*** DATA EXCERPTS ***
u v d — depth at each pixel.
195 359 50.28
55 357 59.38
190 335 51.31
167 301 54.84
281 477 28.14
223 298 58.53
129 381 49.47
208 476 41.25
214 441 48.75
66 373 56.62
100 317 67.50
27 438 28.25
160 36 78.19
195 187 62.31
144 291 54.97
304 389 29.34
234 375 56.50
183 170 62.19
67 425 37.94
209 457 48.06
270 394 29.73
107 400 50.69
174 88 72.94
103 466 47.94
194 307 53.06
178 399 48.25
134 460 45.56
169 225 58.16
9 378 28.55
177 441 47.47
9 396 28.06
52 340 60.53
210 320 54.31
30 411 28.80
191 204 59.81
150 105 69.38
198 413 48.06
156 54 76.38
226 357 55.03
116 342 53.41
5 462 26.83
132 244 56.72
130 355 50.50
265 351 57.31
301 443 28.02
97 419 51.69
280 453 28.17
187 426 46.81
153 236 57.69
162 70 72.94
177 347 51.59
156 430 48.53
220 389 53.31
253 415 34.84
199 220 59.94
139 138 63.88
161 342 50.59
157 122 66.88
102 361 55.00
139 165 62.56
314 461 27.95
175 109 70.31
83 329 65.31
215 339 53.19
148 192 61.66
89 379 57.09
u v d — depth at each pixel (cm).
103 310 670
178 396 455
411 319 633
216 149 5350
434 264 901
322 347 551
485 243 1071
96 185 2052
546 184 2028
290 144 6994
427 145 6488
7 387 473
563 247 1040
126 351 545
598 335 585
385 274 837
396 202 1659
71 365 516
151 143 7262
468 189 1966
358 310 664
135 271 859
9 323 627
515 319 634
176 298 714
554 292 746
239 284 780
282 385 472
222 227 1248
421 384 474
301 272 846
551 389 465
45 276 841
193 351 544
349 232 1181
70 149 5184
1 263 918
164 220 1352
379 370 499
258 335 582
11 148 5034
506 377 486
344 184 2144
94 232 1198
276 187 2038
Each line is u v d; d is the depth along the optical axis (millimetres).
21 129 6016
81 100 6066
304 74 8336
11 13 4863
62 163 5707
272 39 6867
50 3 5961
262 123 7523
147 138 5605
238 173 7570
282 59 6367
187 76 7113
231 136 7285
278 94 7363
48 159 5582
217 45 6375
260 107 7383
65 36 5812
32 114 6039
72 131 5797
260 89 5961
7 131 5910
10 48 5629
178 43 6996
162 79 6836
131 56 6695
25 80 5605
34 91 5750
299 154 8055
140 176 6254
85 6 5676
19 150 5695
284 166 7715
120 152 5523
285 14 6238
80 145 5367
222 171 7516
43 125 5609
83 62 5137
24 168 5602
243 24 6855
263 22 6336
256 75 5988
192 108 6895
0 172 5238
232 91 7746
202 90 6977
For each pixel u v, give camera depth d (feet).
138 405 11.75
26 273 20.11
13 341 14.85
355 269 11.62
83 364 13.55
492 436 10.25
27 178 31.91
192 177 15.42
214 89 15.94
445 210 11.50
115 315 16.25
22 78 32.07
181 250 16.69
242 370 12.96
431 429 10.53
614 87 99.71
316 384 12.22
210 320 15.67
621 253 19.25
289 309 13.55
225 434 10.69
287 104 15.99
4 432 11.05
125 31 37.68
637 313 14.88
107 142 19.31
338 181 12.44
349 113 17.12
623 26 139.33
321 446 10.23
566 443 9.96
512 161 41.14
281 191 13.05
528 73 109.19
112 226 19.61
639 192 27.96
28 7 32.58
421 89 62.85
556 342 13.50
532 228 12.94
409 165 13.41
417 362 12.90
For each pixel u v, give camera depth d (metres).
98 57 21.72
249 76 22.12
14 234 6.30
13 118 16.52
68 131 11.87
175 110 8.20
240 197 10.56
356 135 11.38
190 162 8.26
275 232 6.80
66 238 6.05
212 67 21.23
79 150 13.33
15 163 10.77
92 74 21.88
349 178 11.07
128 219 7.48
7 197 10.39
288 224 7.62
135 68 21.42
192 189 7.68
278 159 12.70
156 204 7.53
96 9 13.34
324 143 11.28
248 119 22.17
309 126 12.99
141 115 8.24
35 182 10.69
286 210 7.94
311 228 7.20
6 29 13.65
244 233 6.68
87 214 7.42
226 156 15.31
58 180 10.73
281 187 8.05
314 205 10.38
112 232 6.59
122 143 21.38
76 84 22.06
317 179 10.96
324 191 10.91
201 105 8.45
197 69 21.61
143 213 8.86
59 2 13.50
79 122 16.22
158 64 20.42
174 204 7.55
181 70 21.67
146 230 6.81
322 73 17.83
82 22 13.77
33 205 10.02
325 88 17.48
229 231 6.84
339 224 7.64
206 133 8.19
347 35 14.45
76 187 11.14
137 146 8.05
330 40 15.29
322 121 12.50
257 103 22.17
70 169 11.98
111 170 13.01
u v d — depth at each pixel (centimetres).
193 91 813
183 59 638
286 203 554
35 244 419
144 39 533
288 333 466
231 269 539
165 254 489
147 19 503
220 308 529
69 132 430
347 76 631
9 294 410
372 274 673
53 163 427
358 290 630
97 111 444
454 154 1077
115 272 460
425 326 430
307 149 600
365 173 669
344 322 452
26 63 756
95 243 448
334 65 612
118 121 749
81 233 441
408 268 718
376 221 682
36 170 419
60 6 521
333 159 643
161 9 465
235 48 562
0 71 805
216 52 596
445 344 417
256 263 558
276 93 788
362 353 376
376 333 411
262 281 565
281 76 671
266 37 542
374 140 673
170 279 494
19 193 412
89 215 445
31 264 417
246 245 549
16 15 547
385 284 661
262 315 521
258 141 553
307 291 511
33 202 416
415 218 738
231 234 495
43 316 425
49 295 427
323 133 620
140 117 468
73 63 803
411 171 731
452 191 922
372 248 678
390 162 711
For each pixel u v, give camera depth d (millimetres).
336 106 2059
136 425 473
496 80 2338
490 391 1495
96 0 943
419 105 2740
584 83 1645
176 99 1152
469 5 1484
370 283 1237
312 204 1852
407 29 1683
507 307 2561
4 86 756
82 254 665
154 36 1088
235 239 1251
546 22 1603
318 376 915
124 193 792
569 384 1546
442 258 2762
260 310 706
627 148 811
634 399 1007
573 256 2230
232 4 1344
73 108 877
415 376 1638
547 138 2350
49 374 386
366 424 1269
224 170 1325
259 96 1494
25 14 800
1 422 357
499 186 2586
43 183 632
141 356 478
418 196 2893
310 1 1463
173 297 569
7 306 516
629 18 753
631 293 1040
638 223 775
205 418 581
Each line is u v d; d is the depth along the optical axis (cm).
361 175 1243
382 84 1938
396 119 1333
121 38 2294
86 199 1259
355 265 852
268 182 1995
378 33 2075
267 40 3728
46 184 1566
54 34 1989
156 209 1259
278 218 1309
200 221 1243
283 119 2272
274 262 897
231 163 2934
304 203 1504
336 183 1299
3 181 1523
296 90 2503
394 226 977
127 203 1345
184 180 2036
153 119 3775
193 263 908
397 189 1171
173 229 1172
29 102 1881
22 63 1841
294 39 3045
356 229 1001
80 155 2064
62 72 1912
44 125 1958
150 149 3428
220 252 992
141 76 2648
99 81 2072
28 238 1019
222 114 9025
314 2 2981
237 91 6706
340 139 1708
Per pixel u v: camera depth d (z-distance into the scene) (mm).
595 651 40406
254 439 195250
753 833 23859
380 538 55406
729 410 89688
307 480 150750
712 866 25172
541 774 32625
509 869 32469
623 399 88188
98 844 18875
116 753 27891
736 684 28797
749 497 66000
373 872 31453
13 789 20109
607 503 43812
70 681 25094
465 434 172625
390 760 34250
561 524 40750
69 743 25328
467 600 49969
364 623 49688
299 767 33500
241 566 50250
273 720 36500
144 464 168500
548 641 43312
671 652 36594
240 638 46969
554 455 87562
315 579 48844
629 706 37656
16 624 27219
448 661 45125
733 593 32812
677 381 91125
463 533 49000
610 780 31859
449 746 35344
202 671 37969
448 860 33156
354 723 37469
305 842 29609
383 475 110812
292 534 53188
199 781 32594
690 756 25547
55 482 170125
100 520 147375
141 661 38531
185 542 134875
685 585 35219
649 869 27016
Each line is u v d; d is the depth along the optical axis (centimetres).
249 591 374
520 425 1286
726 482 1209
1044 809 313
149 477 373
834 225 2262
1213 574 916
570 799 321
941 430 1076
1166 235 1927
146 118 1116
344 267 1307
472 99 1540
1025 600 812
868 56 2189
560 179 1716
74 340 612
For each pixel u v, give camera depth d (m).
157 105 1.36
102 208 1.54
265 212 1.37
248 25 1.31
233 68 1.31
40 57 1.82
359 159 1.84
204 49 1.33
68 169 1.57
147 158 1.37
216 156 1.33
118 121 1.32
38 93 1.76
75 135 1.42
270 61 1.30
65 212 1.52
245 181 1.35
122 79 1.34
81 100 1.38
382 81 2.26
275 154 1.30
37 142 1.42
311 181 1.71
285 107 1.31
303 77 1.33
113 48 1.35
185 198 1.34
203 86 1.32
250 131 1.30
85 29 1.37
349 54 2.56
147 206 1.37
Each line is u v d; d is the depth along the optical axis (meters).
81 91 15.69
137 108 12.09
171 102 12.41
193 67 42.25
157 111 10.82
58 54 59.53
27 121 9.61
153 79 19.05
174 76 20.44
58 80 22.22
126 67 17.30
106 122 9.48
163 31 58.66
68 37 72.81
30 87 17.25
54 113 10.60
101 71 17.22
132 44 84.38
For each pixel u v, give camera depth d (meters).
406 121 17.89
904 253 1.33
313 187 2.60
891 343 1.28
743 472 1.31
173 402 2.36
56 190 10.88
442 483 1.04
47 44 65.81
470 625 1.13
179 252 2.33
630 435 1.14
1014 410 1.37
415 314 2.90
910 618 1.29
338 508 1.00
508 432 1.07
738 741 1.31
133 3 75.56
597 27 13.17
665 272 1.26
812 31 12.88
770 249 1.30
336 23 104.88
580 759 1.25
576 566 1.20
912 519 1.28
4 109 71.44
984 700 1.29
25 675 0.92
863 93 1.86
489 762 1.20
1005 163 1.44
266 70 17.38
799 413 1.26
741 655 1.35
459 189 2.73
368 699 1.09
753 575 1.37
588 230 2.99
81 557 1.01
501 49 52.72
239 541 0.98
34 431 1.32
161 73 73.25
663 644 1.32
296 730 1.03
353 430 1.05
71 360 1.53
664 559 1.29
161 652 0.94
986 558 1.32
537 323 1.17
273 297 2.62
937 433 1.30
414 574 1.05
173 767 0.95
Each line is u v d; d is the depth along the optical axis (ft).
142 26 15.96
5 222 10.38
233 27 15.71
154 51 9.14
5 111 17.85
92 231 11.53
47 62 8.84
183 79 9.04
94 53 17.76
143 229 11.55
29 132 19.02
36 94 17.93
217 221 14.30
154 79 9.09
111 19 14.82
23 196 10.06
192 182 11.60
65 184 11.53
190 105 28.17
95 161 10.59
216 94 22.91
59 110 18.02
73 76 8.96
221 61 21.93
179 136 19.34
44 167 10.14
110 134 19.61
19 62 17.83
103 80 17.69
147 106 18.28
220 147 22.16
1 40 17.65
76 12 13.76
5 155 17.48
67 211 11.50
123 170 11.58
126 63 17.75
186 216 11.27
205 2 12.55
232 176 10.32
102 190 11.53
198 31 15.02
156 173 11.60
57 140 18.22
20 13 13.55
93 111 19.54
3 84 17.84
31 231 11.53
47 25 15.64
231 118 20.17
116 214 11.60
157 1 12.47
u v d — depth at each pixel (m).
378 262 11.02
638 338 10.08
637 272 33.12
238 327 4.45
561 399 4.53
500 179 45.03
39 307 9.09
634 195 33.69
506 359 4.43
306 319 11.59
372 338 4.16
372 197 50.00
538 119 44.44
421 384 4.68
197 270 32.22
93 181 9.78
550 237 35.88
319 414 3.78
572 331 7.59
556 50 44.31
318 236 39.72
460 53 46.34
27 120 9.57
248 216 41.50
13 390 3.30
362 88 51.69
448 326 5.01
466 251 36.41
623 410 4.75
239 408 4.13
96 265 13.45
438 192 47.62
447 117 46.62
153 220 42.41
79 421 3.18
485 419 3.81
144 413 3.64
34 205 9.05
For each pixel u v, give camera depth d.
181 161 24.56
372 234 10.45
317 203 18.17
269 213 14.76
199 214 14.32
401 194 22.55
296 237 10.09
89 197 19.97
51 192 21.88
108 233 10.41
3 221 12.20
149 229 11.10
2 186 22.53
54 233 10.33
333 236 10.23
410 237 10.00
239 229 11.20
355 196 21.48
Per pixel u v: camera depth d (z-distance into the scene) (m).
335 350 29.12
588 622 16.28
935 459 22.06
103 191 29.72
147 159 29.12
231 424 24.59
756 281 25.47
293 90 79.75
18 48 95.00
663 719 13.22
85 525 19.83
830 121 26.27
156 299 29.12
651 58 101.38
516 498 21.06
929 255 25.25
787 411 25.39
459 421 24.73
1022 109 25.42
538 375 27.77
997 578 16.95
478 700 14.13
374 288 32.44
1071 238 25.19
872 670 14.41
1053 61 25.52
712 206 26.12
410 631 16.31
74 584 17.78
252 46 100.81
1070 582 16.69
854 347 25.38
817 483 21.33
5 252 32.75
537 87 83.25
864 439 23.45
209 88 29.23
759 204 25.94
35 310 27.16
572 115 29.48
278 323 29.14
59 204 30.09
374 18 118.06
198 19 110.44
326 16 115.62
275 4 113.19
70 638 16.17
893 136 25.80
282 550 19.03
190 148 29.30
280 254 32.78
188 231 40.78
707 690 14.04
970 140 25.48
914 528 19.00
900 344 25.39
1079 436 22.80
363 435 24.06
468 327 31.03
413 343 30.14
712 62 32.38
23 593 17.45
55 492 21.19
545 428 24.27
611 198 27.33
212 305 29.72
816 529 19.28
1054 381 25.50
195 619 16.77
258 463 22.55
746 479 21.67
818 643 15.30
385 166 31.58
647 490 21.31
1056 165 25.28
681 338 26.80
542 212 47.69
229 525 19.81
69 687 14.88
*** End of DATA EXCERPTS ***
*EXERCISE DETAILS*. Using the data above, print exactly the lines from the line that contains "358 310 664" through the line that contains "276 187 2038", with both included.

*YOUR SOLUTION*.
358 310 664
135 271 859
9 323 627
515 319 634
176 298 714
554 292 746
239 284 780
282 385 472
222 227 1248
421 384 474
301 272 846
551 389 465
45 276 841
193 351 544
349 232 1181
70 149 5184
1 263 918
164 220 1352
379 370 499
258 335 582
11 148 5034
506 377 486
344 184 2144
94 232 1198
276 187 2038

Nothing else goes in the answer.